__PROVIDED INFORMATION__:

· · · · ·

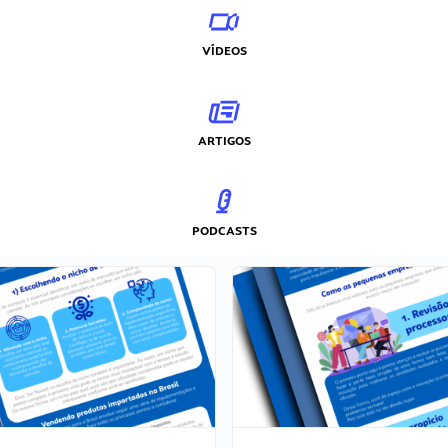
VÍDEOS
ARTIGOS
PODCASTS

· · · · ·

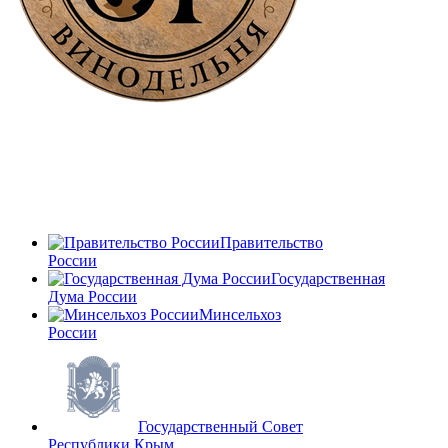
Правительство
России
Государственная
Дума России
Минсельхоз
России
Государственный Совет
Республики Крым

· · · · ·

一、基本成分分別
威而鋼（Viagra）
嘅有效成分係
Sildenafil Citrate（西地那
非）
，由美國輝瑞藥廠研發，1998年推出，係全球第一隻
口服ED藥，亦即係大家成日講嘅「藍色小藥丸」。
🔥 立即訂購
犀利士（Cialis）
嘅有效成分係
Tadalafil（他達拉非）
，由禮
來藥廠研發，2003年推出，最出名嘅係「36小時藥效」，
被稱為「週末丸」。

· · · · ·

From the records above, copy only the lines starting with the line that holds "Государственная" and going on through the line that holds "Республики Крым", exactly as written.

__RESPONSE TO THE EXERCISE__:
Государственная
Дума России
Минсельхоз
России
Государственный Совет
Республики Крым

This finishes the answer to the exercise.